Według ogłoszonych w niedzielę wieczorem wstępnych wyników w drugiej turze wyborów prezydenckich w Austrii zwyciężył kandydat niezależny Alexander Van der Bellen, uzyskując 51,68 proc. głosów - informuje agencja APA.


Jego rywal Norbert Hofer z prawicowo-populistycznej Austriackiej Partii Wolności (FPOe) Norbert Hofer uzyskał 48,32 proc.
Dane te nie obejmują głosów oddanych listownie; zostaną one policzone w poniedziałek. APA pisze, że prawdopodobnie poprawi się jeszcze wynik Van der Bellena. Powyborcza prognoza firmy ARGE Wahlen przewiduje, że zdobędzie on w sumie 53,3 proc. głosów.
Według wstępnych danych frekwencja wyborcza wyniosła 65,65 proc. ARGE Wahlen przewiduje, że po uwzględnieniu głosów oddanych pocztą wzrośnie ona do 74 proc.
Hofer uznał swą porażkę już po ogłoszeniu wyników sondaży exit poll. Pogratulował Van der Bellenowi zwycięstwa, zapowiedział, że będzie kandydował w następnych wyborach prezydenckich.
Van der Bellen: można wygrać wybory z proeuropejskim przesłaniem
"Wyniki tych wyborów są sygnałem, że moje proeuropejskie poglądy podziela większość wyborców - oświadczył Van der Bellen w wywiadzie dla telewizji publicznej ORF. - W największym interesie Austrii (...) jest bycie członkiem Unii Europejskiej. Ważnym członkiem, który pozytywnie współpracuje". Dodał, że wygrana w Austrii proeuropejskiego kandydata jest ważną wiadomością kierowaną do wszystkich europejskich stolic.
Podkreślił, że jego wybór pokazuje, iż większość wyborców poparła przesłanie "wolności, równości i solidarności".

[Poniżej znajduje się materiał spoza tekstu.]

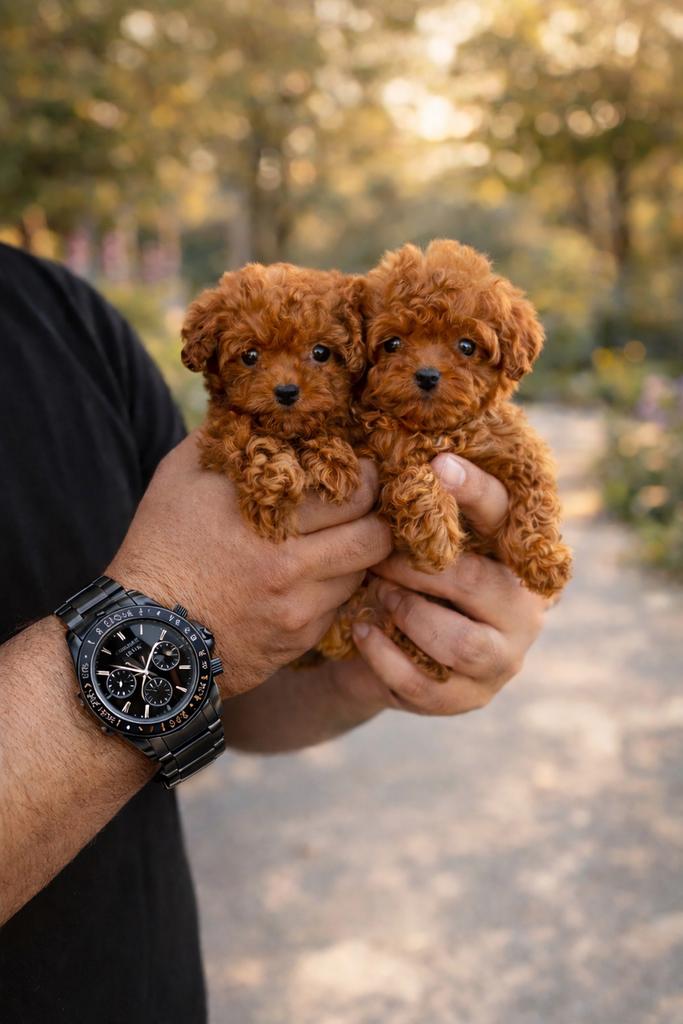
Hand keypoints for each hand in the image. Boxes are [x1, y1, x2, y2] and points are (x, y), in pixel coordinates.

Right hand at [109, 433, 390, 698]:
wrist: (144, 635)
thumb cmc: (161, 546)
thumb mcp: (181, 476)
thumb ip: (227, 437)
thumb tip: (261, 406)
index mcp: (263, 514)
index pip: (355, 491)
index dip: (368, 477)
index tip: (363, 470)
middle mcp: (287, 563)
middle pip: (375, 537)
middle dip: (378, 517)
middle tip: (368, 506)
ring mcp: (297, 607)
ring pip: (363, 573)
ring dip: (356, 555)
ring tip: (336, 539)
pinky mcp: (300, 640)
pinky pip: (338, 607)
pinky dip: (331, 588)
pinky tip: (307, 578)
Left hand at [343, 453, 547, 715]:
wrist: (390, 649)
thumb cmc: (409, 577)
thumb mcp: (421, 543)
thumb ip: (427, 513)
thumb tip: (406, 455)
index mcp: (518, 558)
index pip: (505, 516)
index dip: (473, 489)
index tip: (436, 464)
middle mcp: (525, 610)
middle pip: (479, 584)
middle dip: (420, 568)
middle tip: (379, 556)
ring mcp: (502, 660)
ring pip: (460, 643)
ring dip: (408, 614)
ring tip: (376, 593)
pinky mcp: (469, 698)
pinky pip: (426, 685)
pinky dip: (384, 656)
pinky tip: (361, 630)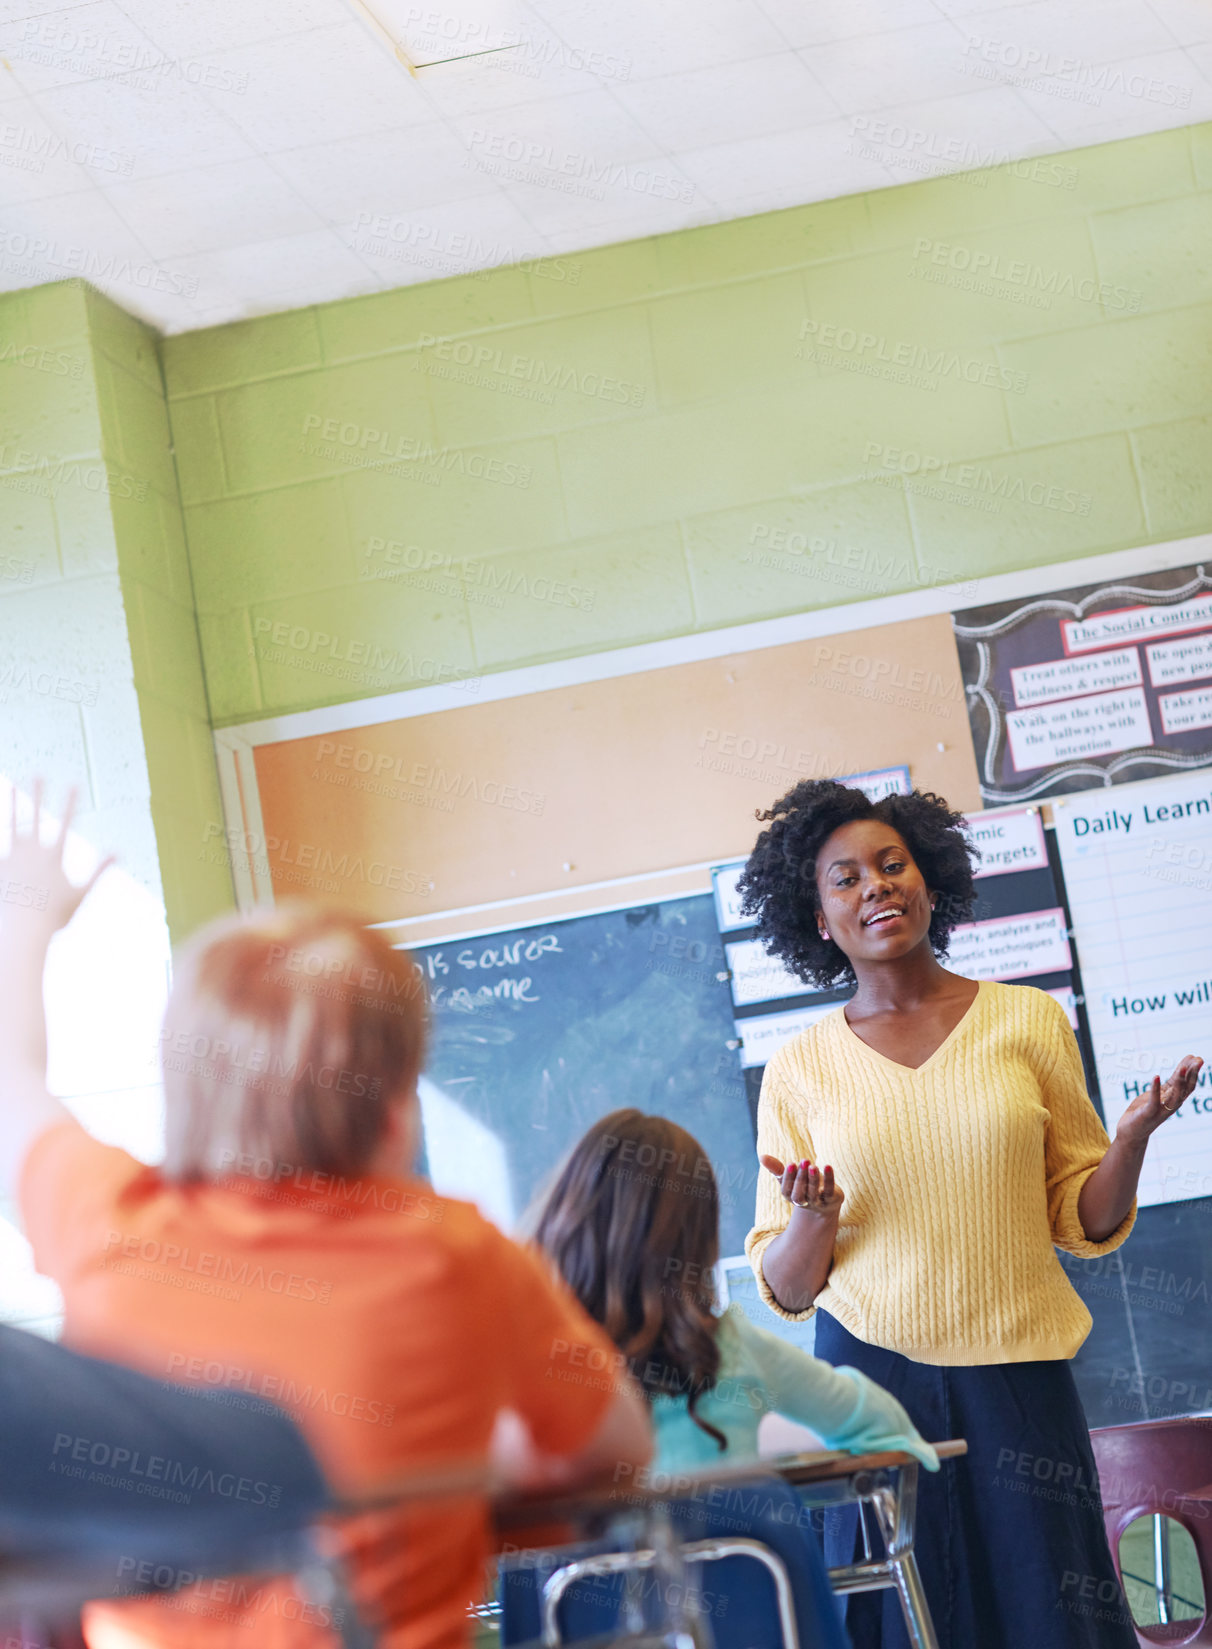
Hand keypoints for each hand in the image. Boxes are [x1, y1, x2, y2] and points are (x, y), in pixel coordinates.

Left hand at [3, 782, 112, 935]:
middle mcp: (31, 852)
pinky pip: (1, 846)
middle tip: (38, 774)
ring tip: (14, 787)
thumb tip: (118, 853)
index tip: (74, 783)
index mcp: (52, 857)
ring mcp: (11, 858)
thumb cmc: (53, 917)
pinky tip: (2, 828)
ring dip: (14, 805)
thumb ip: (98, 871)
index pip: (65, 824)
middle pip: (35, 817)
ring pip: (13, 825)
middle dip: (38, 794)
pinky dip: (3, 836)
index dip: (70, 803)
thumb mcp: (79, 895)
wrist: (21, 931)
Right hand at [761, 1153, 843, 1220]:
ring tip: (813, 1165)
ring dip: (813, 1179)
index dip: (788, 1179)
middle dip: (800, 1179)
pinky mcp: (832, 1199)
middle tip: (804, 1161)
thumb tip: (761, 1156)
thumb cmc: (803, 1186)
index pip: (787, 1191)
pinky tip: (828, 1166)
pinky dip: (829, 1179)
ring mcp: (818, 1203)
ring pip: (814, 1194)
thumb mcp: (789, 1177)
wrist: (825, 1202)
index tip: (791, 1164)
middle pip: (799, 1195)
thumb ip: (776, 1168)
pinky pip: (829, 1190)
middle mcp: (804, 1202)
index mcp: (791, 1197)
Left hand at [1116, 1055, 1203, 1146]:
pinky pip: (1154, 1101)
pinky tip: (1156, 1076)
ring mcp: (1161, 1110)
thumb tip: (1184, 1066)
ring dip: (1179, 1082)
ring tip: (1182, 1068)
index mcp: (1174, 1099)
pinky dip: (1155, 1088)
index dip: (1193, 1072)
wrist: (1131, 1131)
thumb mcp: (1160, 1093)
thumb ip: (1172, 1083)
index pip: (1188, 1085)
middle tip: (1198, 1060)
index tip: (1196, 1057)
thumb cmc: (1145, 1109)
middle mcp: (1171, 1105)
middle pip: (1186, 1089)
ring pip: (1174, 1096)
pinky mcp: (1148, 1114)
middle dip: (1192, 1074)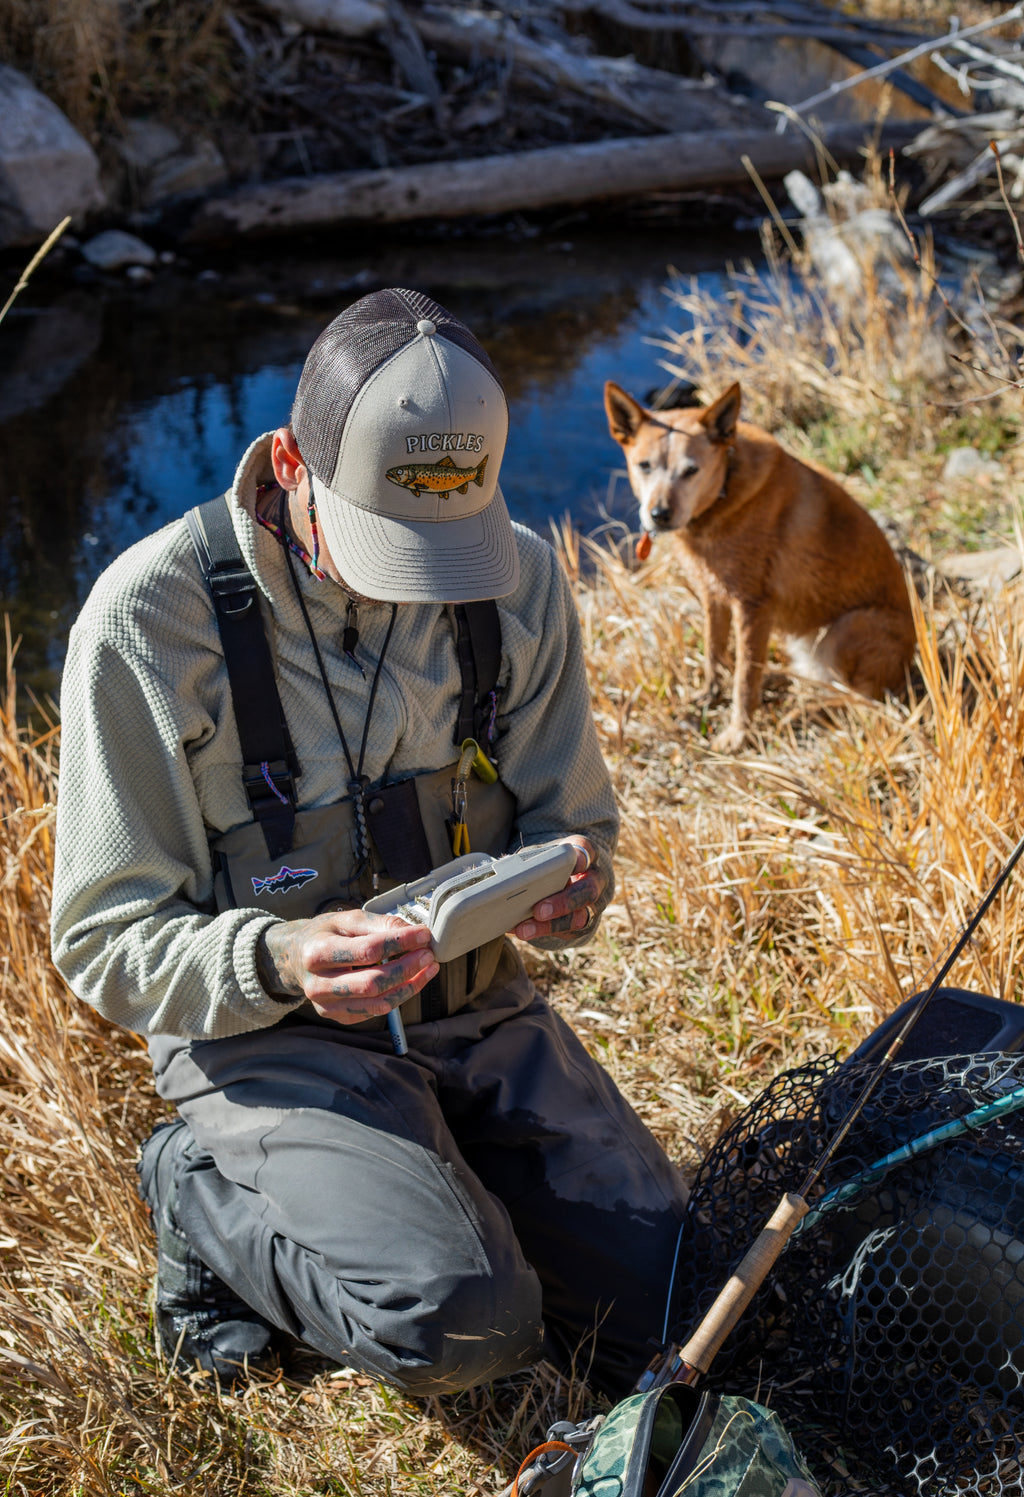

Później, podczas konferencji prasowej, prezydent elekt obiecał, że będzie przywódcą "wszystkich Austriaków, otwartym i proeuropejskim". "Od początku będę zwracać uwagę na troski i obawy ludzi, którzy na mnie nie głosowali" - zapewni
Gratulacje dla Van der Bellena
Prezydent i premier Francji, Francois Hollande i Manuel Valls, pogratulowali Van der Bellenowi zwycięstwa w austriackich wyborach prezydenckich. "Austriacki naród wybrał Europę i otwartość" - głosi komunikat Pałacu Elizejskiego.
"Piękne zwycięstwo Alexandra Van der Bellena w Austrii. Populizm nie jest przeznaczeniem Europy" - napisał na Twitterze Valls.
Z kolei prezydent Hollande nazwał wyniki wyborów "uczciwymi i niepodważalnymi".
"W czasie, kiedy stoimy przed trudnymi wyzwaniami, dalszy konstruktywny wkład Austrii w znajdowanie wspólnych europejskich rozwiązań i utrzymanie naszej europejskiej jedności ma w dalszym ciągu decydujące znaczenie" - podkreślił przewodniczący Rady Europejskiej Donald Tusk.